▶ **Exercise**
From the first line to the last, restate the records word for word, skipping the pictures.

Items from a data source
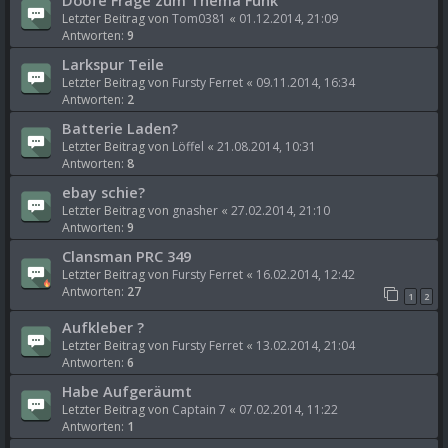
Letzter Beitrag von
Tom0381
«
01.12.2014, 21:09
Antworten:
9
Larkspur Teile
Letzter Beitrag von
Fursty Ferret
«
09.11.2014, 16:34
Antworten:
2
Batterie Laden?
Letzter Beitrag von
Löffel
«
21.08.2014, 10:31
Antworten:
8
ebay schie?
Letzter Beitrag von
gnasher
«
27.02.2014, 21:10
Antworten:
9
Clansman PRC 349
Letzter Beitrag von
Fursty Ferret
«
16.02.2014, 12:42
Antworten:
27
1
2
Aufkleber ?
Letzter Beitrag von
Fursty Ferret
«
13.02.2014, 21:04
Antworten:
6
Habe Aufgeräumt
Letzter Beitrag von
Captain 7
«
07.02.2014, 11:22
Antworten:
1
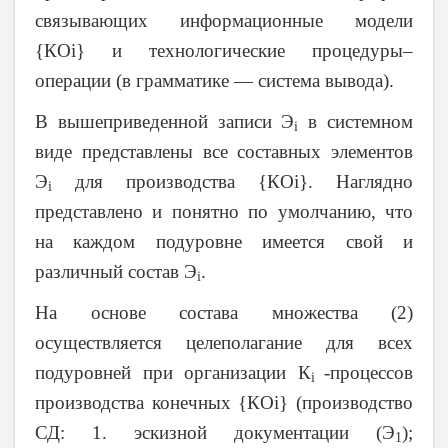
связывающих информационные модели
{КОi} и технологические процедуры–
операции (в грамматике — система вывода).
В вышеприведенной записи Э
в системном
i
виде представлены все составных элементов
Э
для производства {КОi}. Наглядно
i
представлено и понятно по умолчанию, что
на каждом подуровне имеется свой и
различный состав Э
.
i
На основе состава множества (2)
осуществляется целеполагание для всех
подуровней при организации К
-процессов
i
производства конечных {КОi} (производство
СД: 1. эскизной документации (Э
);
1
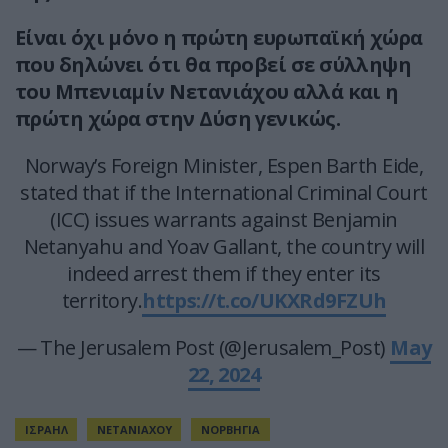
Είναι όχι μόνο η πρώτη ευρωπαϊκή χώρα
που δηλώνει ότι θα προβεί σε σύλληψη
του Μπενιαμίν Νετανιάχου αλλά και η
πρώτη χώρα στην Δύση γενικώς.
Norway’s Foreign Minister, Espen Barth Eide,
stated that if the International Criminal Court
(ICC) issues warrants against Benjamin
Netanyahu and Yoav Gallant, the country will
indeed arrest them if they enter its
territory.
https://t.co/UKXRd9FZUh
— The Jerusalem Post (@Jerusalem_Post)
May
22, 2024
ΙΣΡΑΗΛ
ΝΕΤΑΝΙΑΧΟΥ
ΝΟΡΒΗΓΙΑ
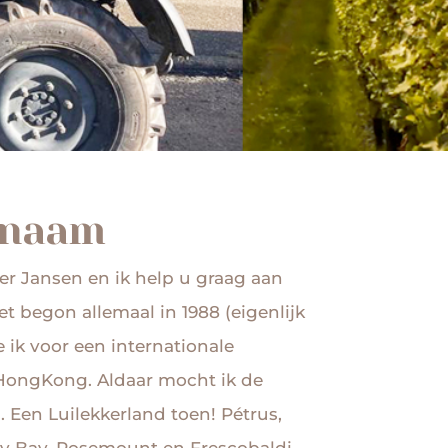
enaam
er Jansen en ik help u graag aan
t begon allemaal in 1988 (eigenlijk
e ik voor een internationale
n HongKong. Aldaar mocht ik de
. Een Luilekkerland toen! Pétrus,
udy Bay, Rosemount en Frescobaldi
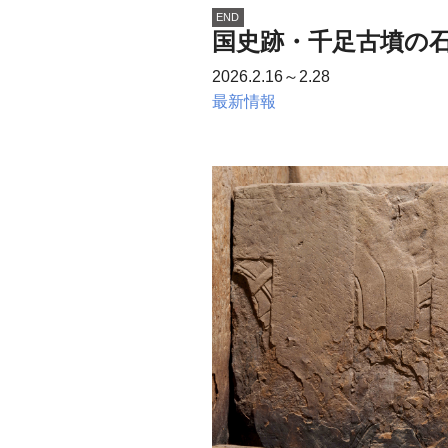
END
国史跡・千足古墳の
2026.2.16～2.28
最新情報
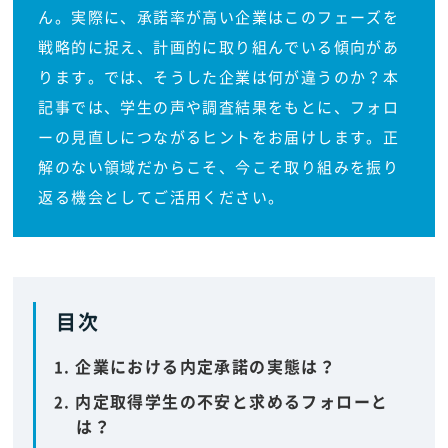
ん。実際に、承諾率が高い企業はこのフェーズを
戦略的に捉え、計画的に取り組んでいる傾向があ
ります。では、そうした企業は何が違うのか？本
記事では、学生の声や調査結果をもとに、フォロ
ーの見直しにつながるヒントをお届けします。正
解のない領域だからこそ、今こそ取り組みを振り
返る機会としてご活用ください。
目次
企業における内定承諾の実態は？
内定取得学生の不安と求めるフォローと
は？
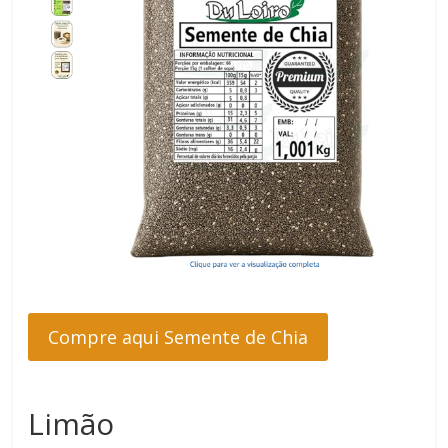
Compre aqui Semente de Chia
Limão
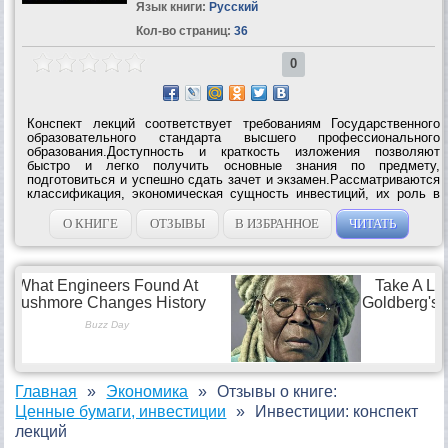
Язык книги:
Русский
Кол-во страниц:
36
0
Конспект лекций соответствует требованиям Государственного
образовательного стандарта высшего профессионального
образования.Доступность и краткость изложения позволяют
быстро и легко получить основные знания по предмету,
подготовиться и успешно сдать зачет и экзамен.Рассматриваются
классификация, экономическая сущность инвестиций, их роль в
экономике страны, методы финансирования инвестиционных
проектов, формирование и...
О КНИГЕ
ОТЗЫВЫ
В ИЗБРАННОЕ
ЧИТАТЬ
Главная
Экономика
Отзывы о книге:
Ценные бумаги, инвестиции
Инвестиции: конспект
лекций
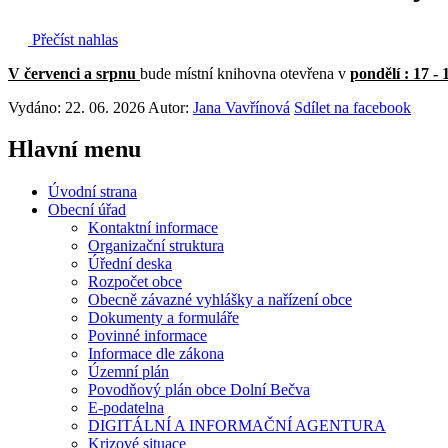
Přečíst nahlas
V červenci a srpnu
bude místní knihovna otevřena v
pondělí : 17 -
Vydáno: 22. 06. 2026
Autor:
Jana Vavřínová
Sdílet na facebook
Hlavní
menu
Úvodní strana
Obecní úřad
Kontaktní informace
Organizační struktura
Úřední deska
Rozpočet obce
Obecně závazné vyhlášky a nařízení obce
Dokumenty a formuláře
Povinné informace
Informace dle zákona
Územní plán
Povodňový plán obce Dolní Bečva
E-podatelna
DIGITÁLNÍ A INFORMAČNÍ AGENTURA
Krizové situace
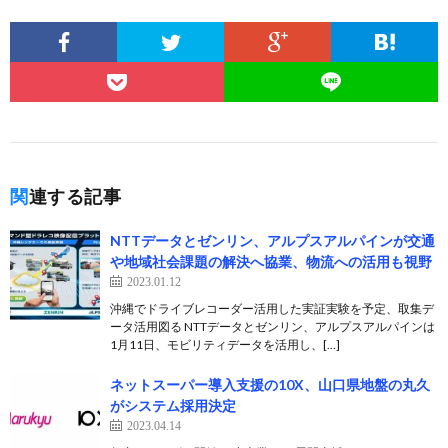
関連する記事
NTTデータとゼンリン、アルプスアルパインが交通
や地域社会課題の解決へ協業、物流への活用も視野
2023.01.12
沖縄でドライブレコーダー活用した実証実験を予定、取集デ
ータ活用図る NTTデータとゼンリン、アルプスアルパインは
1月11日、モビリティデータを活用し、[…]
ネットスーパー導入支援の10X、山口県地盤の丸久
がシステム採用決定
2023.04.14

▶ **Exercise solution**
Letzter Beitrag von
Tom0381
«
01.12.2014, 21:09
Antworten:
9
Larkspur Teile
Letzter Beitrag von
Fursty Ferret
«
09.11.2014, 16:34
Antworten:
2
Batterie Laden?
Letzter Beitrag von
Löffel
«
21.08.2014, 10:31
Antworten:
8
ebay schie?
Letzter Beitrag von
gnasher
«
27.02.2014, 21:10
Antworten:
9
Clansman PRC 349
Letzter Beitrag von
Fursty Ferret
«
16.02.2014, 12:42
Antworten:
27
1
2
Aufkleber ?
Letzter Beitrag von
Fursty Ferret
«
13.02.2014, 21:04
Antworten:
6
Habe Aufgeräumt
Letzter Beitrag von
Captain 7
«
07.02.2014, 11:22
Antworten:
1
связывающих информационные модели
{КОi} и технологические процедуры–
операции (в грамматике — система вывода).
В вышеприведенной записи Э
в системном
i
виде представлены все составных элементов
Э
для производства {КОi}. Наглядно
i
представлено и понятно по умолчанию, что
на каждом подуровне имеется свой и
различный состав Э
.
i
На основе состава множества (2)
осуществляется целеполагание для всех
подуровней при организации К
-процессов
i
производства конечных {КОi} (производство
СД: 1. эскизной документации (Э
);
1
Είναι όχι μόνο η πρώτη ευρωπαϊκή χώρα
που δηλώνει ότι θα προβεί σε σύλληψη
του Μπενιαμίν Νετανιάχου αλλά και η
πρώτη χώρα στην Δύση γενικώς.
Norway’s Foreign Minister, Espen Barth Eide,
stated that if the International Criminal Court
(ICC) issues warrants against Benjamin
Netanyahu and Yoav Gallant, the country will
indeed arrest them if they enter its
territory.
https://t.co/UKXRd9FZUh
— The Jerusalem Post (@Jerusalem_Post)
May
22, 2024
ΙΣΡΑΗΛ
ΝΕΤΑΝΙΑΧΟΥ
ΝΟΡΒΗΓΙΑ
enaam
er Jansen en ik help u graag aan
t begon allemaal in 1988 (eigenlijk
e ik voor een internationale
n HongKong. Aldaar mocht ik de
. Een Luilekkerland toen! Pétrus,
udy Bay, Rosemount en Frescobaldi
END
国史跡・千足古墳の
2026.2.16～2.28
最新情報
ん。実際に、承諾率が高い企業はこのフェーズを
戦略的に捉え、計画的に取り組んでいる傾向があ
ります。では、そうした企業は何が違うのか？本
記事では、学生の声や調査結果をもとに、フォロ
ーの見直しにつながるヒントをお届けします。正
解のない領域だからこそ、今こそ取り組みを振り
返る機会としてご活用ください。
目次
企業における内定承諾の実態は？
内定取得学生の不安と求めるフォローと
は？
Compre aqui Semente de Chia
Limão
Язык книги:
Русский
Кол-во страниц:
36
0
Конспект лекций соответствует требованиям Государственного
образовательного стандарта высшего профессионального
образования.Доступность и краткость изложения позволяют
быстро и легко получить основные знания по предмету,
подготовиться и успешно сдать зачет и экзамен.Рассматриваются
классификация, экономическая сущность инвестиций, их роль в
экономике страны, методы финансирования инвестиционных
проектов, формирование и...
О КНИГЕ
ОТЗЫВЫ
В ИЗБРАННОЕ
ЧИТАТЬ
Главная
Экономика
Отзывы о книге:
Ценные бумаги, инвестиции
Инвестиции: конспект
лекций
Přečíst nahlas
V červenci a srpnu
bude místní knihovna otevřena v
pondělí : 17 -
Vydáno: 22. 06. 2026
Autor:
Jana Vavřínová
Sdílet na facebook
Hlavní
menu
Úvodní strana
Obecní úřad
Kontaktní informace
Organizační struktura
Úřední deska
Rozpočet obce
Obecně závazné vyhlášky a nařízení obce
Dokumenty a formuláře
Povinné informace
Informace dle zákona
Územní plán
Povodňový plán obce Dolní Bečva
E-podatelna
DIGITÁLNÍ A INFORMAČNÍ AGENTURA
Krizové situace
関連する記事
NTTデータとゼンリン、アルプスアルパインが交通
や地域社会課題の解決へ協業、物流への活用も視野
2023.01.12
沖縄でドライブレコーダー活用した実証実験を予定、取集デ
ータ活用図る NTTデータとゼンリン、アルプスアルパインは
1月11日、モビリティデータを活用し、[…]
ネットスーパー導入支援の10X、山口県地盤の丸久
がシステム採用決定
2023.04.14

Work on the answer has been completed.